Information:
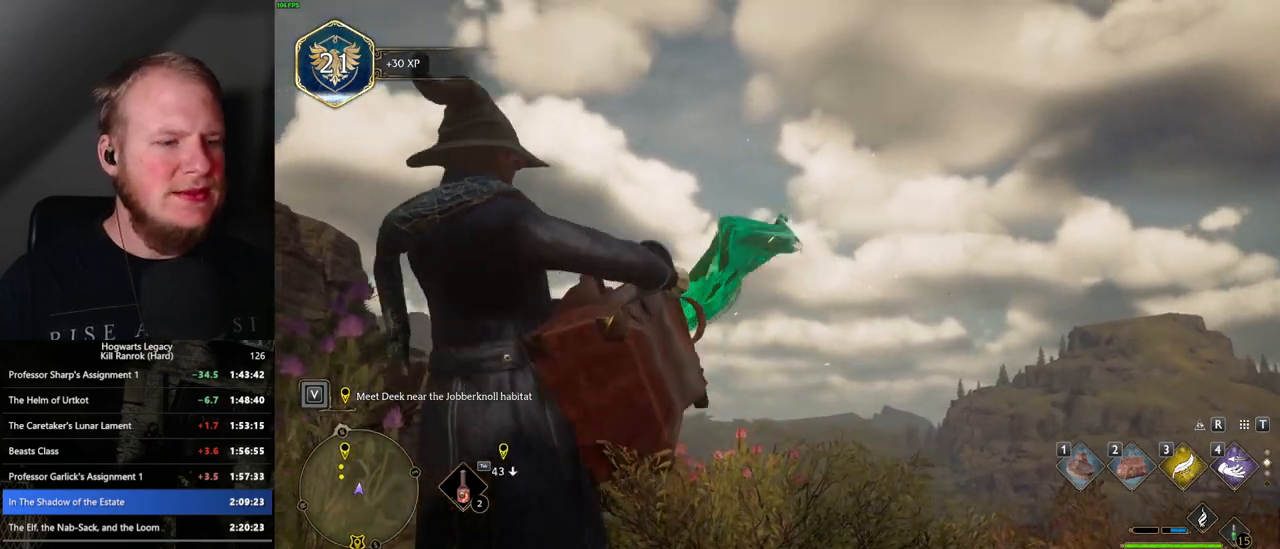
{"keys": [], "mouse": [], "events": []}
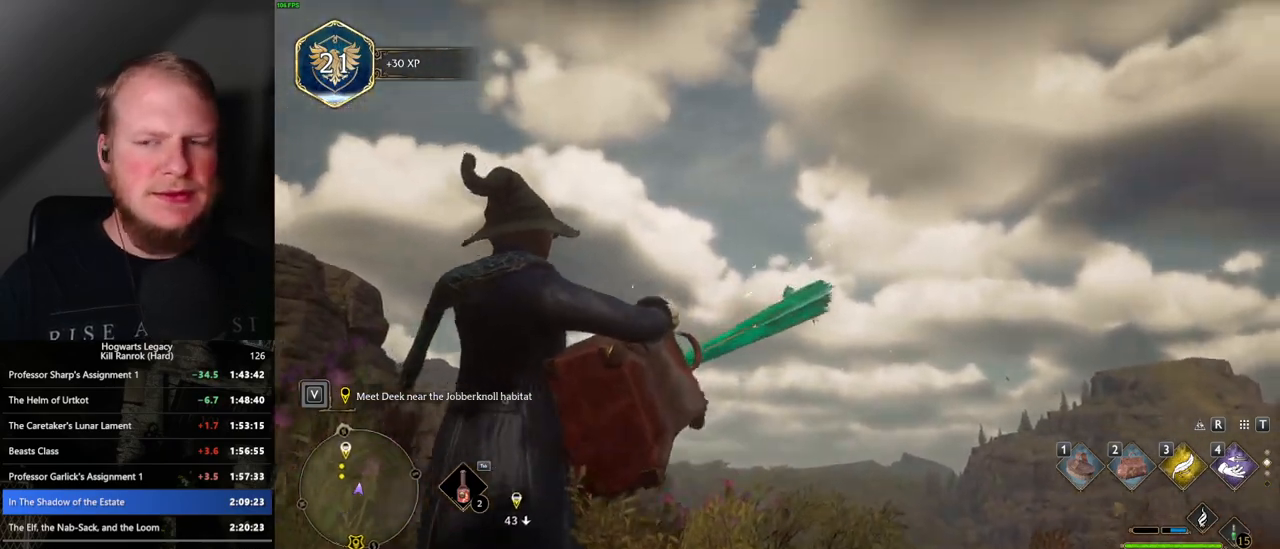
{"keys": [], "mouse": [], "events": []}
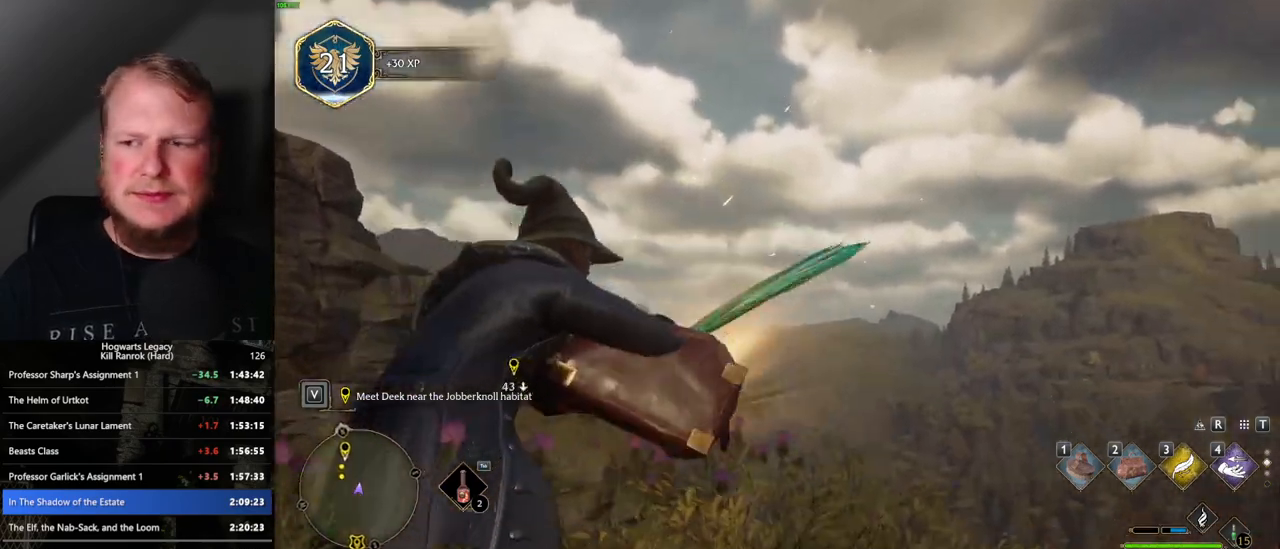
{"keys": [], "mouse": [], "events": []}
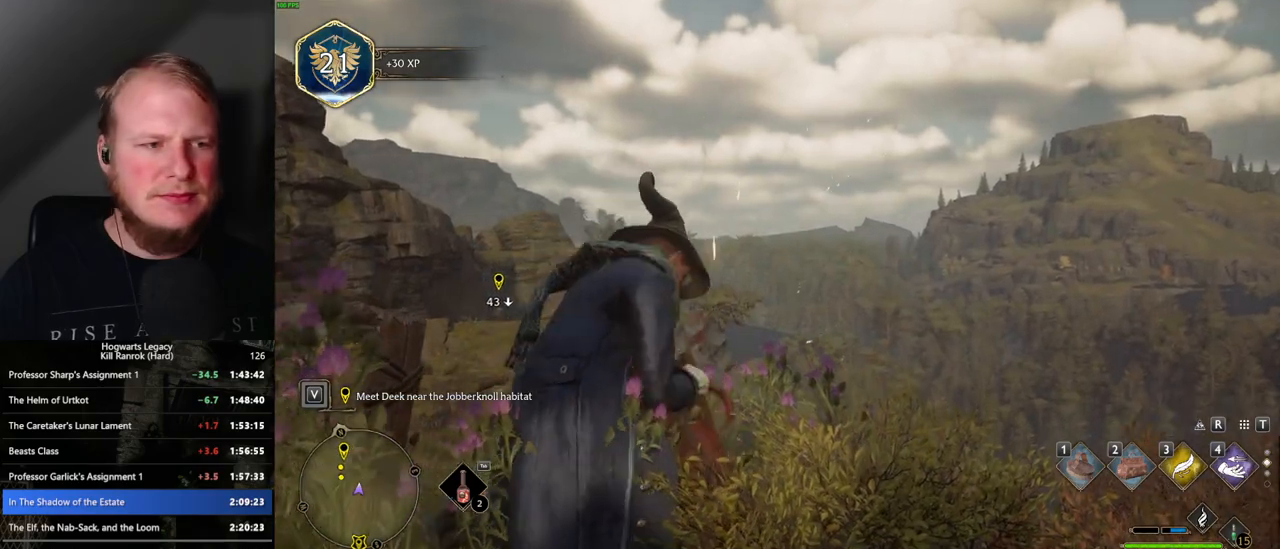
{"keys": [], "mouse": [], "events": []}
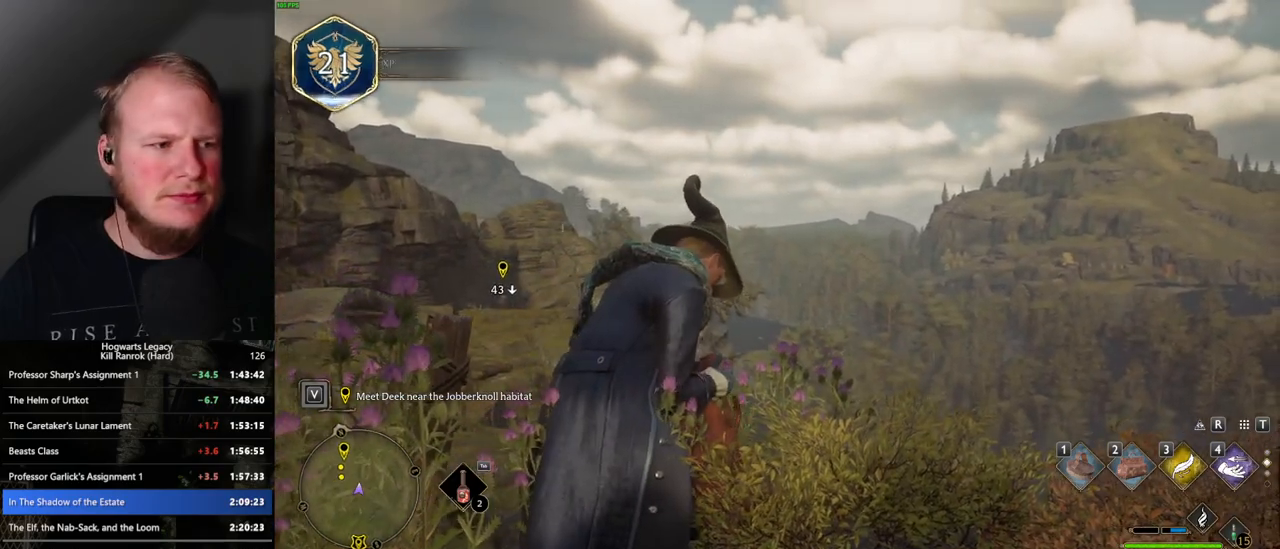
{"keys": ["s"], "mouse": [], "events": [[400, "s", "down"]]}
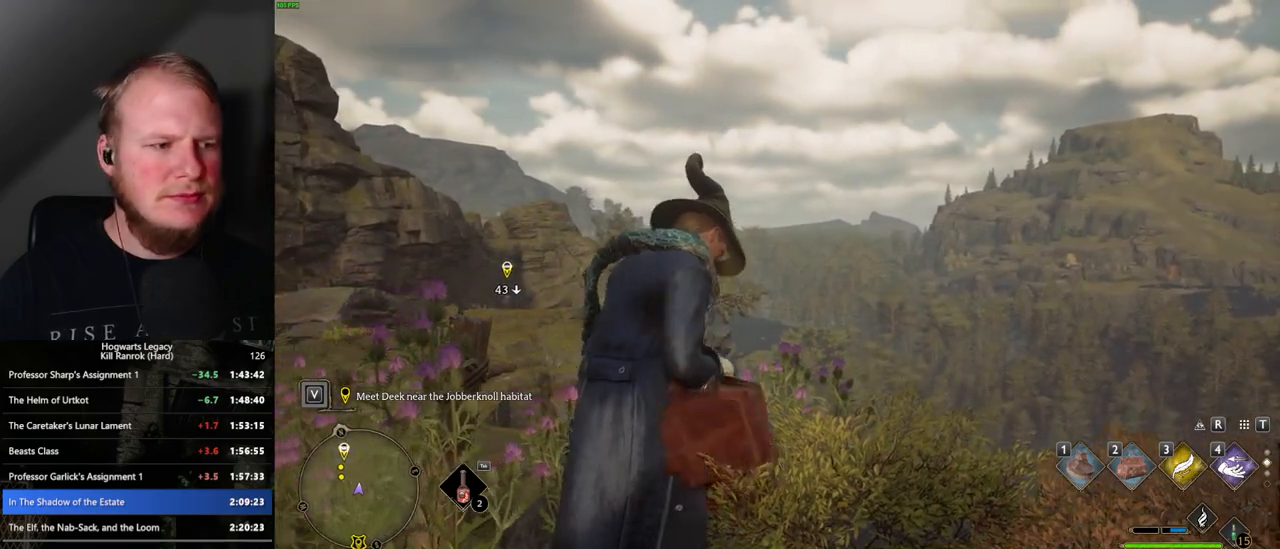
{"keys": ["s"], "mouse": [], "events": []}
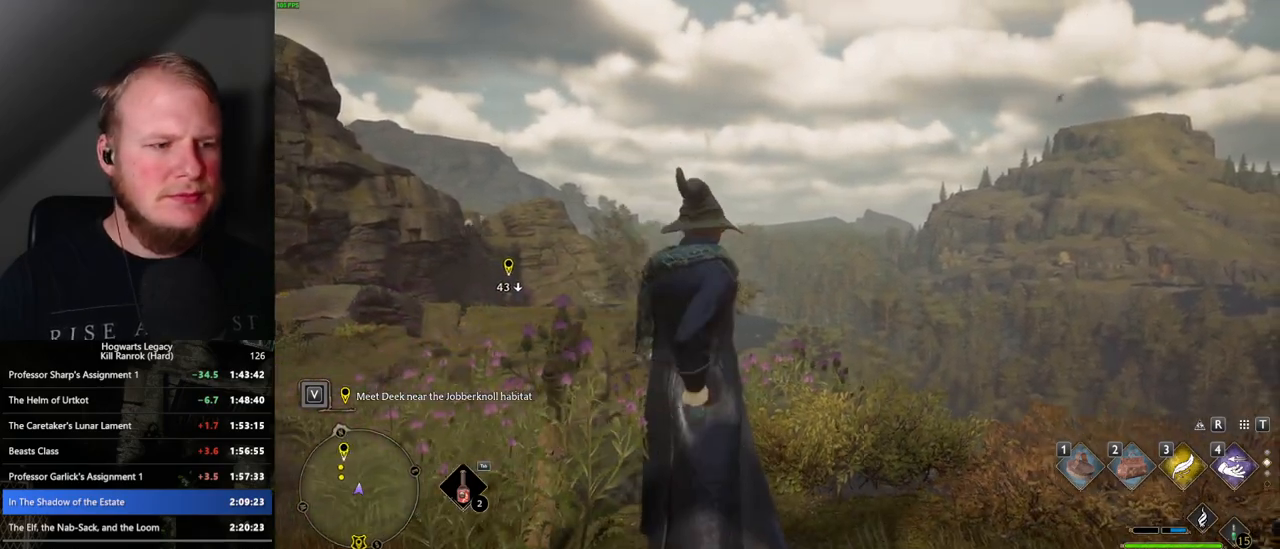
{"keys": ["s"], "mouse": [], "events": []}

Action item:
Give back the data exactly. Skip any images.

Result of this task:
{"keys": [], "mouse": [], "events": []}
{"keys": [], "mouse": [], "events": []}
{"keys": [], "mouse": [], "events": []}
{"keys": [], "mouse": [], "events": []}
{"keys": ["s"], "mouse": [], "events": [[400, "s", "down"]]}
{"keys": ["s"], "mouse": [], "events": []}
{"keys": ["s"], "mouse": [], "events": []}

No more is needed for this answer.